My boyfriend is undocumented. His sister married a US citizen and may receive a green card. We had hoped to someday do the same. But next year, the extreme right will control all three branches of the federal government. Deportation will surely come for my boyfriend. Additionally, we’re a gay couple, and Donald Trump has pledged to repeal marriage equality, if not ban it outright. So if we were to marry now, the timing would look suspicious. And even if we did marry, that marriage is likely to be invalidated in the coming years. Is it still worth it to try? What do I do if the government takes away the love of my life?
Keep Him Home
You should marry your boyfriend immediately, KHH, and do so with confidence.
“There is no realistic possibility that anyone’s marriage will be invalidated,” said Shannon Minter, legal director for the National Center for Lesbian Rights, which has taken marriage-rights cases to the US Supreme Court (and won). “The law is very strong that if a marriage is valid when entered, it cannot be invalidated by any subsequent change in the law. So people who are already married should not be concerned that their marriage can be taken away.”
And Minter says the court is unlikely to overturn Obergefell, the decision that legalized same-sex marriage across the country.

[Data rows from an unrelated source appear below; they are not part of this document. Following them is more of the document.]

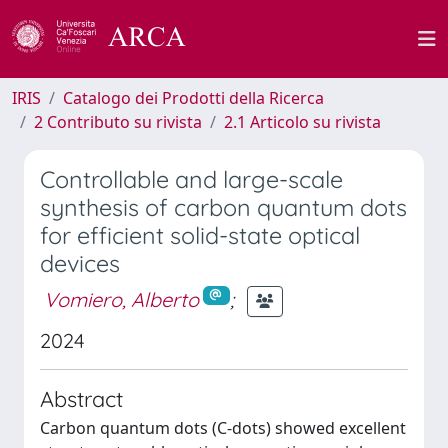
IRIS
Catalogo dei Prodotti della Ricerca
2 Contributo su rivista
2.1 Articolo su rivista
Controllable and large-scale
synthesis of carbon quantum dots
for efficient solid-state optical
devices
Vomiero, Alberto
;
2024
Abstract
Carbon quantum dots (C-dots) showed excellent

“The doctrine of stare decisis—which means that courts generally will respect and follow their own prior rulings—is also very strong, and the Supreme Court very rarely overturns an important constitutional ruling so soon after issuing it,” said Minter. “Even the appointment of an anti-marriage-equality justice to replace Justice Scalia would not jeopardize the Supreme Court’s 2015 ruling on marriage equality, and the great majority of Americans still strongly support the freedom of same-sex couples to marry.”